Kolejny pożar w Lipiu. Czy to sprawka podpalacza?
- Napisane przez Aleksandra Kwiecień
- Skomentuj jako pierwszy!
- Dział: Fakty
- Wydrukuj
W minioną sobotę, w godzinach porannych, w Lipiu doszło do pożaru drewnianego domu. Na szczęście zapłonął opuszczony budynek, nikt nie został ranny. Strażaków niepokoi jednak fakt, że to już kolejny pożar w Lipiu w ostatnich kilku tygodniach.
Niespełna miesiąc temu w Lipiu spłonęła stodoła. Do ugaszenia pożaru potrzeba było aż 30 strażaków i 8 godzin walki z żywiołem.
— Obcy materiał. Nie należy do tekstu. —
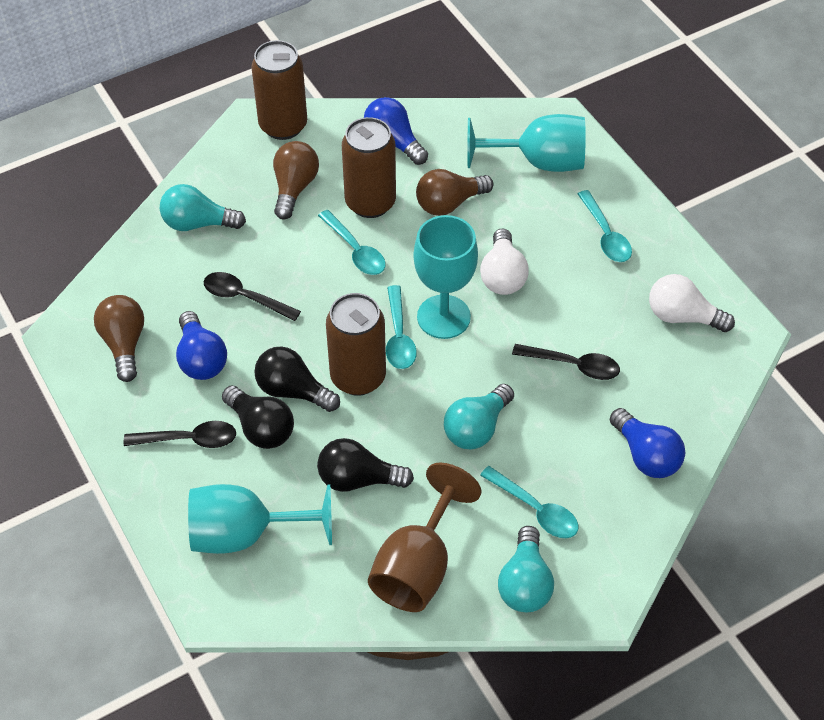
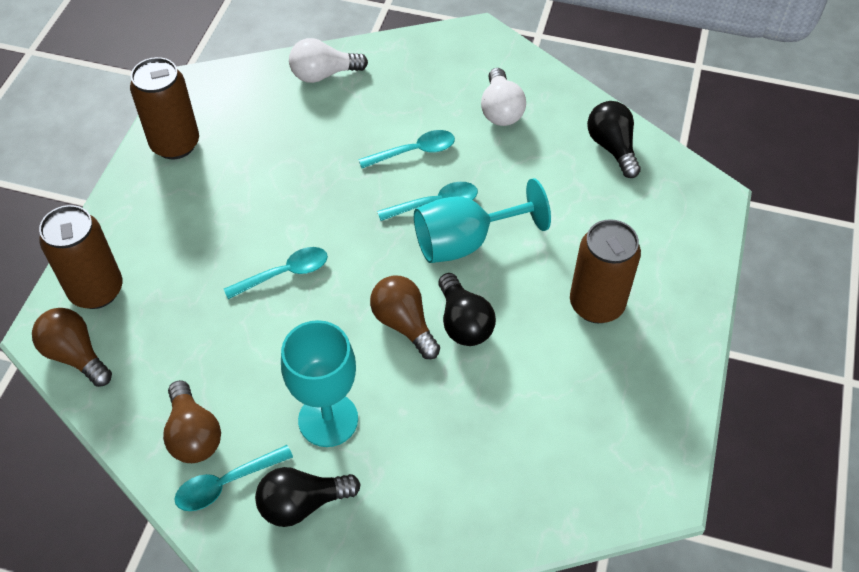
black spoon: 3 -> 0
blue light bulb: 3 -> 0
brown goblet: 1 -> 0
turquoise goblet: 3 -> 2
turquoise light bulb: 3 -> 0

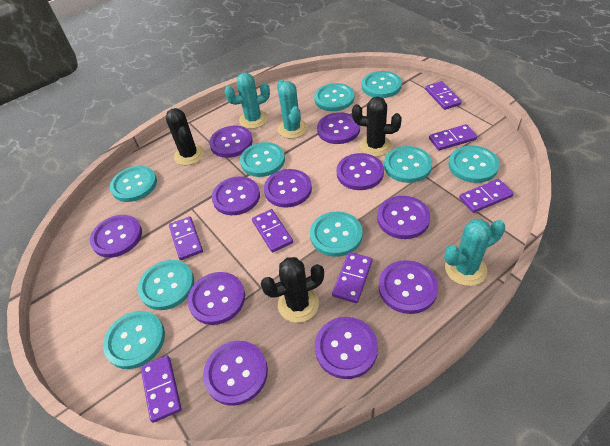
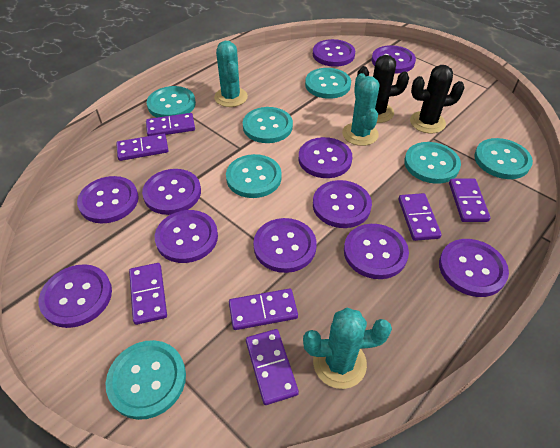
black cactus: 3 -> 2
turquoise button: 9 -> 7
Jak podaje Radio Eska Starachowice, sobotni pożar to dziewiąty taki wypadek w Lipiu w ciągu miesiąca. Wcześniej płonęło siano, inny opuszczony budynek, a także pasieka. Z uwagi na częstotliwość i wzajemne podobieństwo tych wydarzeń, pojawiło się podejrzenie, że w okolicy może grasować podpalacz.
Jak podkreślają strażacy, każdy z pożarów był groźny. Choć nie paliły się budynki zamieszkane, ogień mógł roznieść się dalej. W ostatniej akcji gaszenia opuszczonego domu udział brało 17 strażaków z PSP Starachowice i 12 strażaków ochotników z Ostrożanki, Brodów i Krynek. Na ten moment służbom nie pozostaje nic innego jak czujność i uważna obserwacja sprawy.